Luxembourg, like many other parts of Europe, was recently hit by a heatwave of a scale not usually seen in the region. Against that backdrop, a current affairs session was held in the Chamber on Wednesday on how the country can better prepare for future heatwaves. The debate itself turned rather heated.
Much of that was down to Fred Keup's remarks. While representatives of the other parties agreed that heatwaves could pose a serious problem in future, the Alternative Democratic Reform Party (ADR) parliamentary group chairman said he found it odd that people were getting so worked up simply because summers were warmer, when in earlier times people would have welcomed the news.
People, he added, do not need the state to tell them how to behave when the weather turns warmer. At the same time, he himself argued that some places were now warmer than they used to be, and that there was a very specific reason for that.
Keup pointed to figures and stated: "If you look at 1990, the country had 5% built-up land, whereas 35 years on that figure stood at 12%. That's why one of the main drivers is population growth. And for those who still wanted more population growth...", he added, without finishing the thought.
The exchange left the impression that it was a question hour aimed at Keup rather than a current affairs debate. Djuna Bernard of déi Gréng (the Greens), who had requested the session, first made clear that, contrary to what Keup had earlier suggested, she did see air conditioning as part of the solution. More broadly, she said, she had no time for the tone the ADR politician had adopted.

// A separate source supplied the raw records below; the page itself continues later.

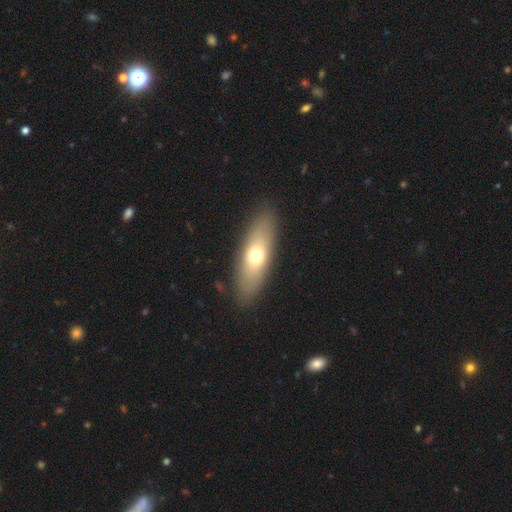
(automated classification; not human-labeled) Q: Smooth or featured?
A: smooth (64%); runner-up: featured or disk (29%)
Q: How rounded?
A: in between (59%); runner-up: cigar-shaped (38%)
Q: Merging?
A: none (88%); runner-up: minor disturbance (8%)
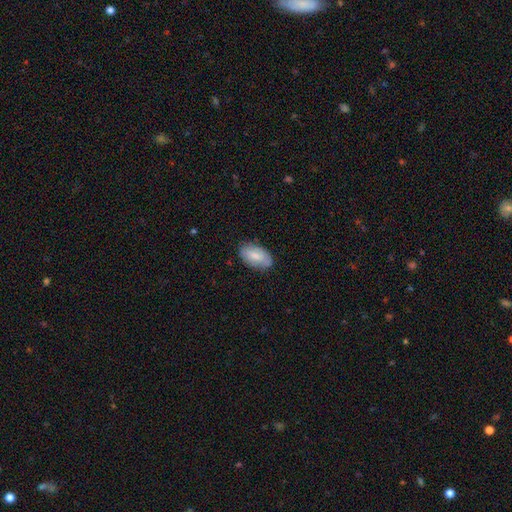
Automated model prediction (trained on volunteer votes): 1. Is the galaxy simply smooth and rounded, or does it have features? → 73% smooth, 21% featured or disk, 6% star or artifact.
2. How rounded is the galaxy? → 94% in between, 4% round, 2% cigar-shaped.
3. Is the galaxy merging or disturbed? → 80% none, 16% minor disturbance, 3% major disturbance, 1% merger.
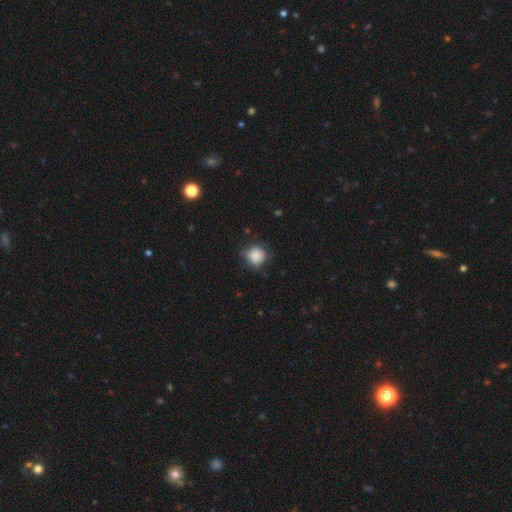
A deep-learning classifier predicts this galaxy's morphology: type=smooth (86%); roundness=round (91%); merging=none (74%).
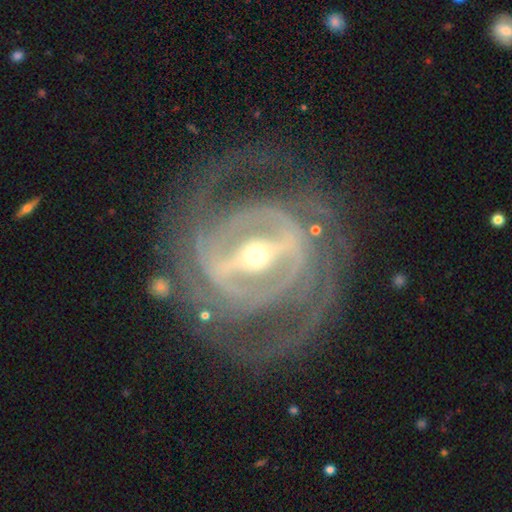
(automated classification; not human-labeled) featured or disk 91%, star or artifact 5%, smooth 4%. Down the decision tree: edge-on disk — no (93%); bar — strong (78%); spiral arms — yes (90%); spiral arm count — 2 (38%); spiral winding — tight (64%); bulge size — moderate (50%); merging — none (75%).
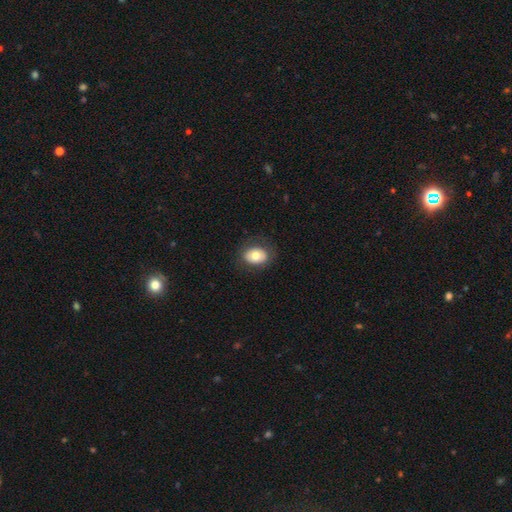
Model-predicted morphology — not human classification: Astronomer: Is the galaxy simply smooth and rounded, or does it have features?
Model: smooth — 71%.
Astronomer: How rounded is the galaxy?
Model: in between — 63%.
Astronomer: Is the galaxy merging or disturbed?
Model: none — 83%.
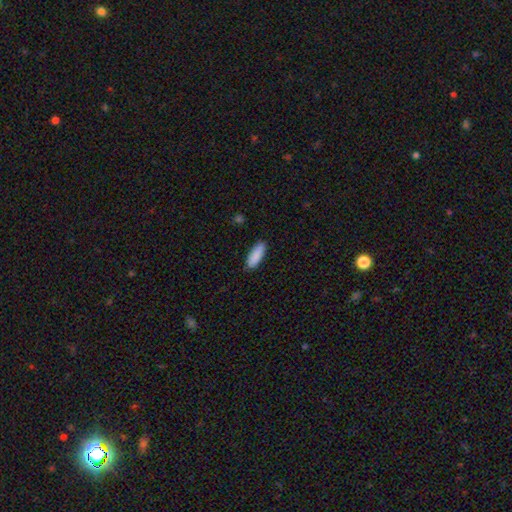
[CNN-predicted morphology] Smooth or featured: smooth — 89% (star or artifact — 6%)
How rounded: in between — 63% (cigar-shaped — 35%)
Merging: none — 86% (minor disturbance — 11%)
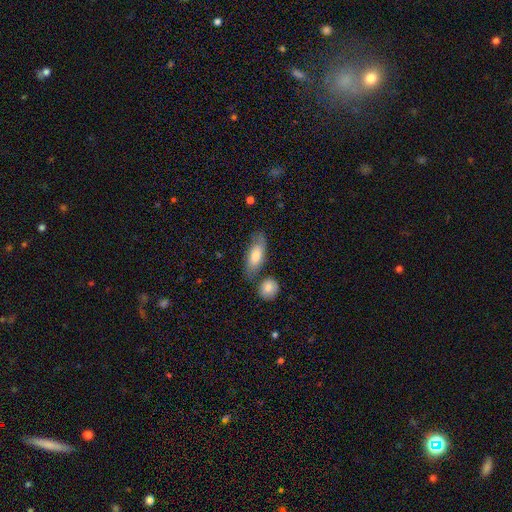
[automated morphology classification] smooth-or-featured: smooth: 72% | featured or disk: 23% | star or artifact: 6%
  how-rounded: in between: 76% | cigar-shaped: 21% | round: 3%
  merging: none: 66% | minor disturbance: 17% | merger: 12% | major disturbance: 5%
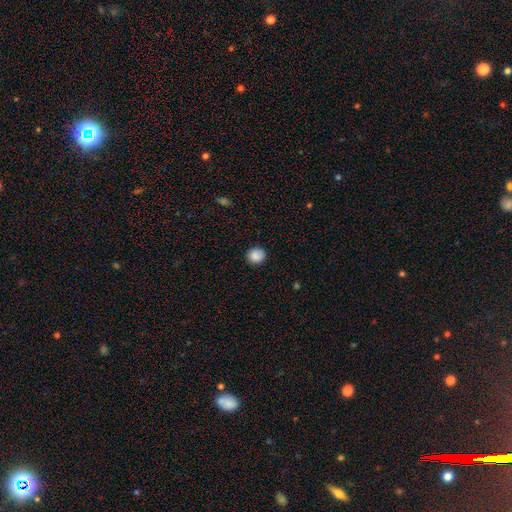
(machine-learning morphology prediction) Q: Smooth or featured?
A: smooth (88%); runner-up: star or artifact (9%)
Q: How rounded?
A: round (82%); runner-up: in between (17%)
Q: Merging?
A: none (89%); runner-up: minor disturbance (8%)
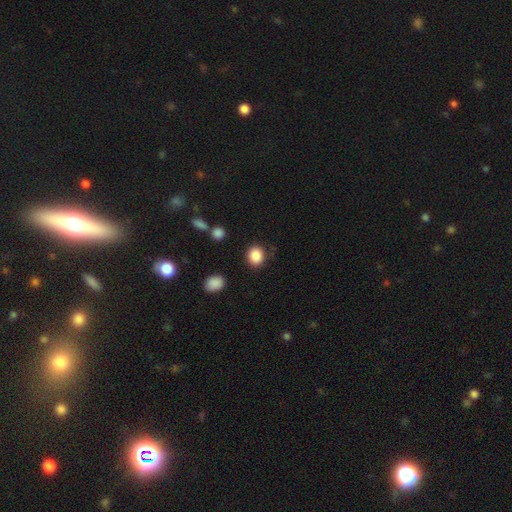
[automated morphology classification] This appears to be a smooth galaxy with no disk features (88%) that is round (63%). Merging: none (84%).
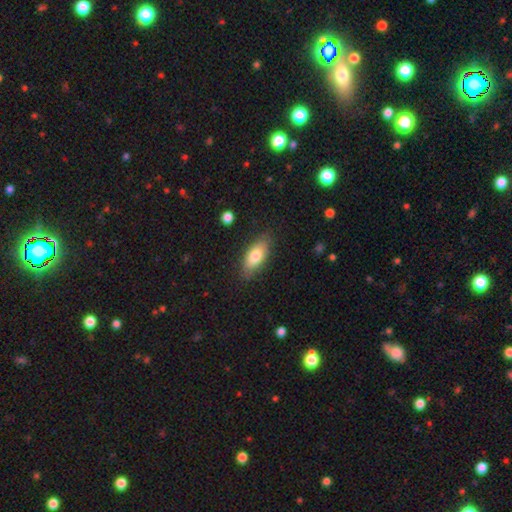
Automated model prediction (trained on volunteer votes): smooth_or_featured: smooth (p=0.75) [alt: featured or disk p=0.18]
how_rounded: in between (p=0.83) [alt: cigar-shaped p=0.14]
merging: none (p=0.82) [alt: minor disturbance p=0.13]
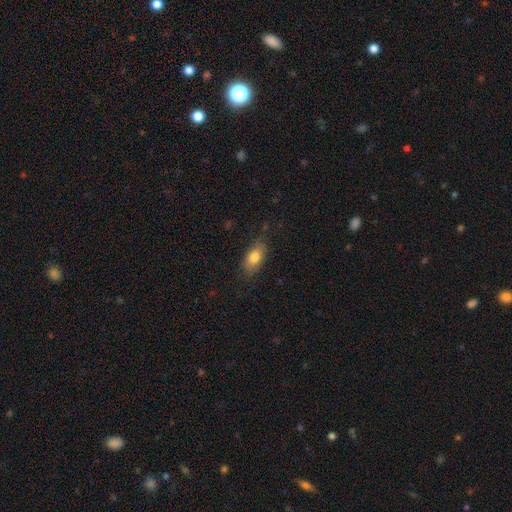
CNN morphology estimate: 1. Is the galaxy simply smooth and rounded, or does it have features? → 77% smooth, 14% featured or disk, 9% star or artifact.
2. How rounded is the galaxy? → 82% in between, 12% cigar-shaped, 6% round.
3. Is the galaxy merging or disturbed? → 80% none, 15% minor disturbance, 3% major disturbance, 1% merger.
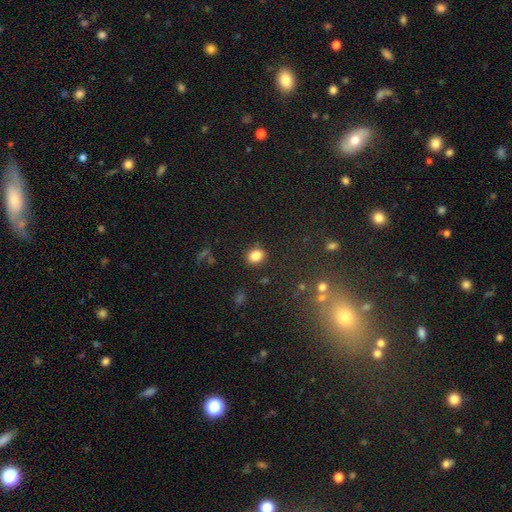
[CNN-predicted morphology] This is clearly a smooth galaxy (83%). How rounded: possibly in between (50%). Merging: clearly none (86%).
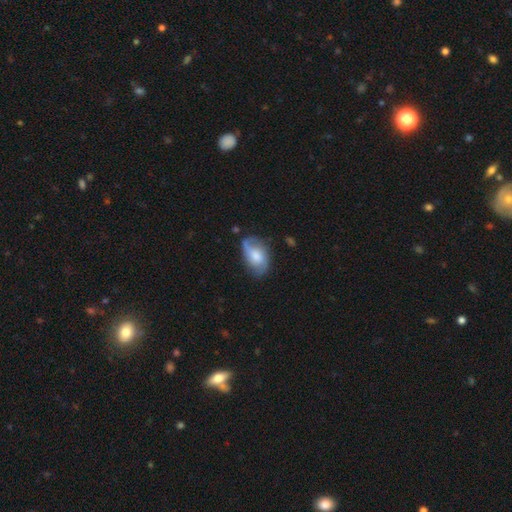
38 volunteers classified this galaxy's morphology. Volunteers were most divided on "bulge size": large: 44%, moderate: 28%, small: 19%, dominant: 6%, none: 3%. More confident: edge-on disk — no (100%); spiral arms — yes (94%); spiral arm count — 2 (90%); smooth or featured — featured or disk (84%); spiral winding — loose (70%); merging — none (56%); bar — no (50%).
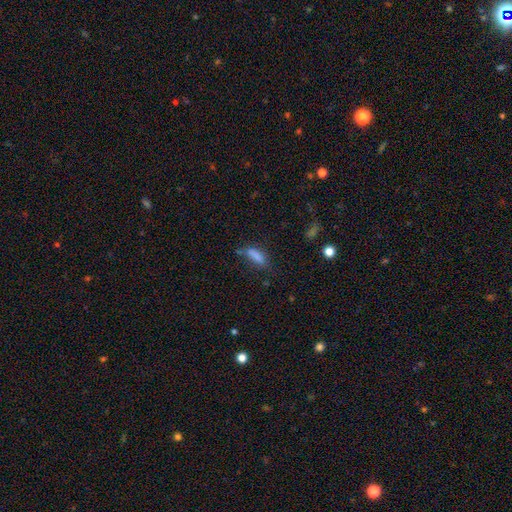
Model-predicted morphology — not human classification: The model was most divided on "how rounded": in between: 55%, cigar-shaped: 43%, round: 3%. More confident: smooth or featured — smooth (80%); merging — none (51%).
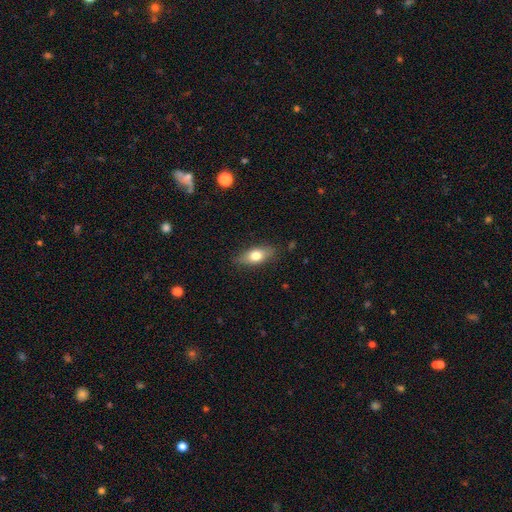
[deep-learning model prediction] Smooth or featured?
  - smooth: 71% *
  - featured or disk: 22%
  - star or artifact: 7%
How rounded?
  - in between: 77% *
  - cigar-shaped: 17%
  - round: 6%
Merging?
  - none: 83% *
  - minor disturbance: 13%
  - major disturbance: 3%
  - merger: 1%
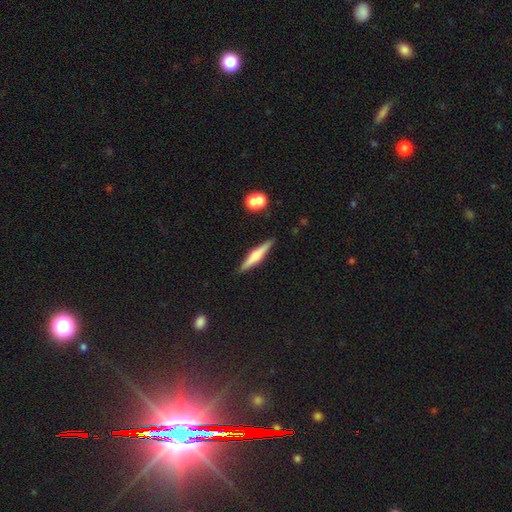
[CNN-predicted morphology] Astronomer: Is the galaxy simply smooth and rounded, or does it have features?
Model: featured or disk — 50% (runner-up: smooth, 44%).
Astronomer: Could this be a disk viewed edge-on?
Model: yes — 96%.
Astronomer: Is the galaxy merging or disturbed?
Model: none — 88%.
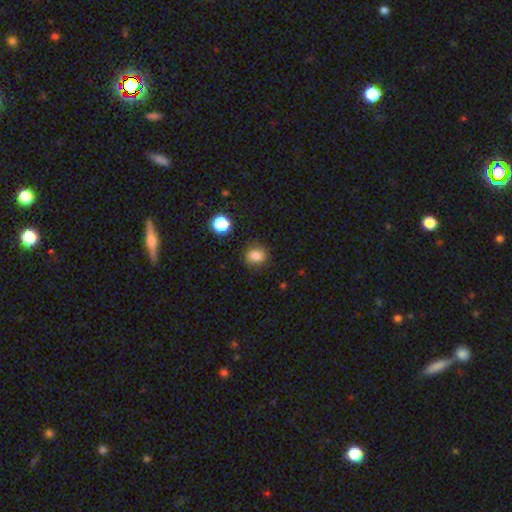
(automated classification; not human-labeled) A smooth galaxy with no disk features (79%) that is round (71%).

Vote fractions:
- Smooth or featured? smooth: 79% / star or artifact: 12% / featured or disk: 9%
- How rounded? round: 71% / in between: 28% / cigar-shaped: 1%
- Merging? none: 82% / minor disturbance: 13% / major disturbance: 3% / merger: 2%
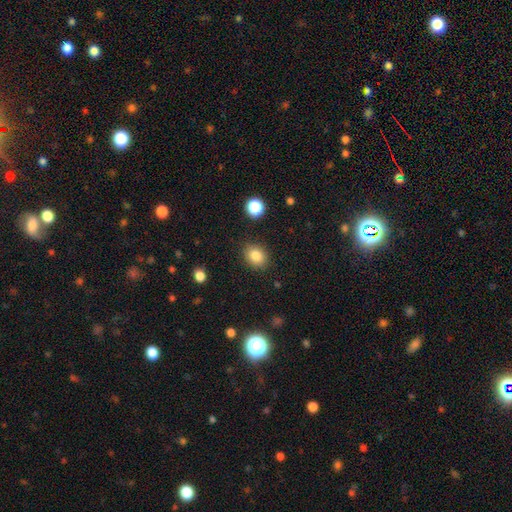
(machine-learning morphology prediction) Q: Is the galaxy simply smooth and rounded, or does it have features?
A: smooth — 84%.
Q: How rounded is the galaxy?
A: in between — 50%.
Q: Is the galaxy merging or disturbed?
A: none — 87%.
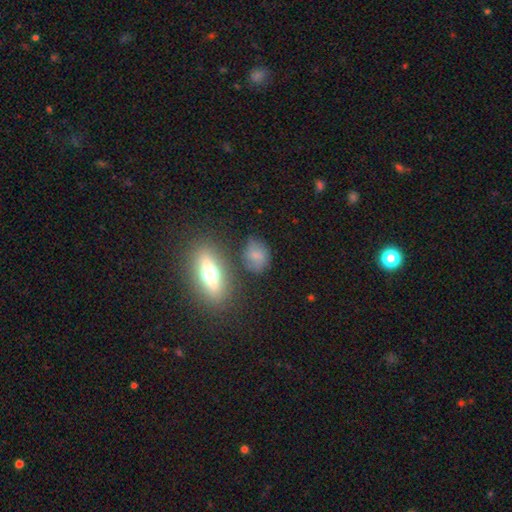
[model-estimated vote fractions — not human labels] smooth_or_featured: smooth (p=0.60) [alt: featured or disk p=0.28]
how_rounded: in between (p=0.55) [alt: round p=0.41]
merging: none (p=0.67) [alt: minor disturbance p=0.20]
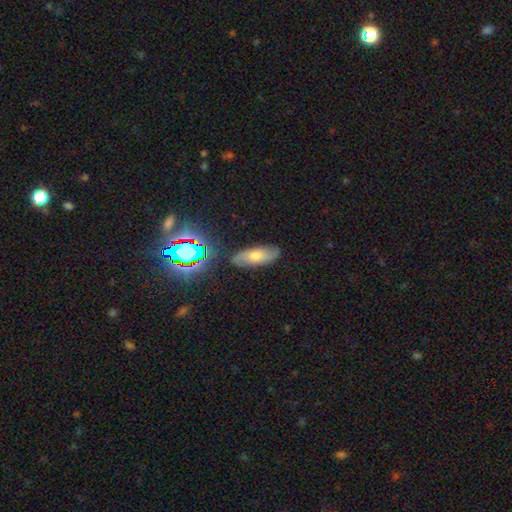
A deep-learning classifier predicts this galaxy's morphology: This appears to be a smooth galaxy with no disk features (47%). Merging: none (81%).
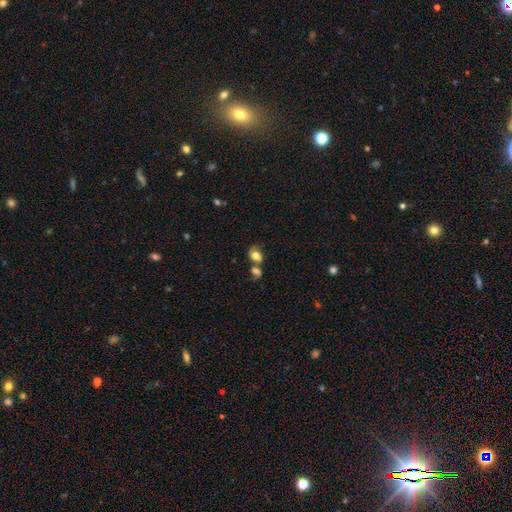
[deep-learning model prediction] Q: Smooth or featured?
A: smooth (70%); runner-up: featured or disk (20%)
Q: How rounded?
A: in between (62%); runner-up: round (36%)
Q: Merging?
A: merger (49%); runner-up: none (27%)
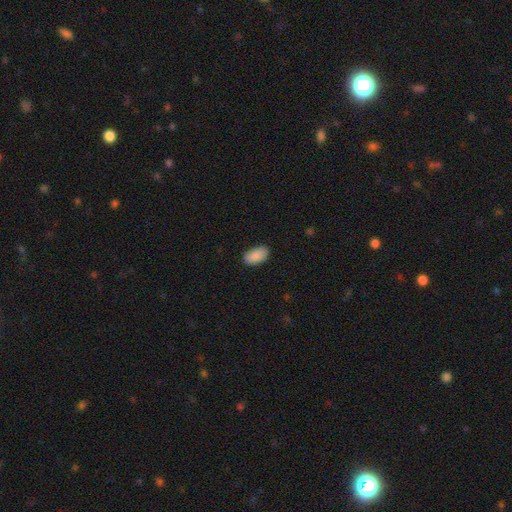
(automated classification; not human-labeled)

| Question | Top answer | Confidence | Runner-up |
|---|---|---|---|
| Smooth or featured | smooth | 89% | star or artifact (7%) |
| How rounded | in between | 94% | round (4%) |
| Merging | none | 84% | minor disturbance (13%) |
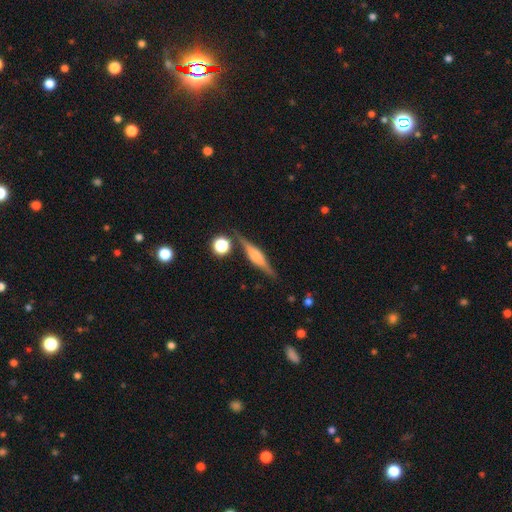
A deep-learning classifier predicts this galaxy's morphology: featured or disk 74%, smooth 19%, star or artifact 7%. Down the decision tree: edge-on disk — yes (97%); edge-on bulge — rounded (73%); merging — none (83%).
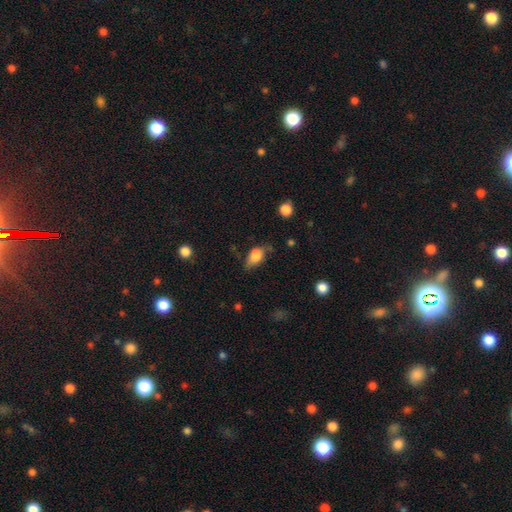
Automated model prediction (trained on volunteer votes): Smooth or featured? Predicted: smooth (p=0.78). How rounded? Predicted: in between (p=0.85). Merging? Predicted: none (p=0.49).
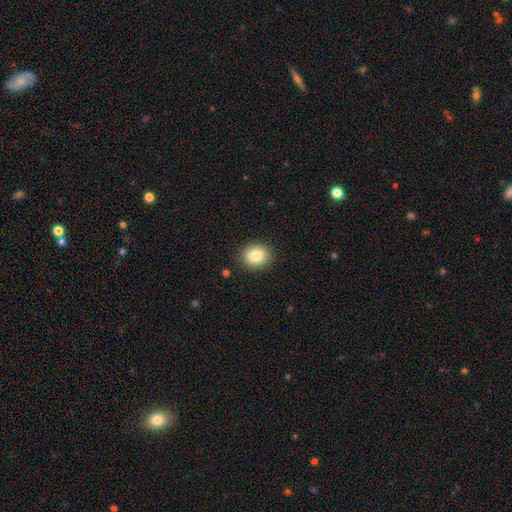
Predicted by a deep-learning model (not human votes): Q: Smooth or featured?
A: smooth (84%); runner-up: star or artifact (9%)
Q: How rounded?
A: round (68%); runner-up: in between (31%)
Q: Merging?
A: none (89%); runner-up: minor disturbance (8%)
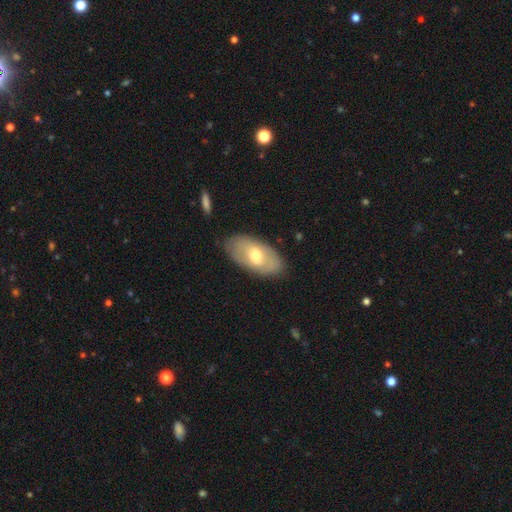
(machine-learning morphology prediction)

She said she was somewhat scared. Keup, she argued, was ridiculing a debate she had called for that was really about the most vulnerable people in society, people who had suffered enormously in recent weeks, who had had to spend their days inside state-run buildings and for whom, on every front, things had certainly not been rosy.
Earlier in her speech, Bernard had also called for every public facility to draw up a heat protection plan, drafted in language that people can readily understand.
Marc Baum of déi Lénk (the Left Party) pointed to one group that had suffered particularly badly under the high temperatures. Manual workers, he said, are people who very often have to work outdoors under such conditions, laying asphalt or building houses in places with no shade, and who barely have any way of retreating from the heat.
Marc Goergen of the Pirates regretted that past opportunities to prepare more thoroughly had been missed. In 2020, he said, he had put forward a motion in the Chamber to turn the winter homelessness campaign into a summer one, but the majority at the time had rejected it, which is why the country is still debating today where vulnerable people can go when it becomes so hot.
The same, he added, applies at municipal level. The local cultural centre, he pointed out, is always empty, so why not simply open it up when the heat becomes so extreme?
The heatwave has shown that the climate reality is shifting faster than the country's infrastructure, said Ricardo Marques of the Christian Social People’s Party (CSV). Even if many people did not like hearing it, he added, it was time to get used to the idea that this past summer might well end up being cooler than the ones ahead.
Mandy Minella of the Democratic Party (DP) focused on the elderly. Older people, she said, are especially vulnerable, so it would have been useful for the Ministry of Family Affairs to react more swiftly, for instance by putting an offer in place for people who live alone and have no one in their immediate circle to check up on them.
Luxembourg Socialist Workers' Party (LSAP) parliamentary group president Taina Bofferding questioned whether the government had really treated the heatwave with the seriousness it deserved. A national crisis unit had not been convened, she noted, with coordination instead taking place at the level of the civil service.
Health Minister Martine Deprez pointed out that the country's supplies had not been in danger at any point during the heatwave. It had been a stress test, she said, but not a catastrophe.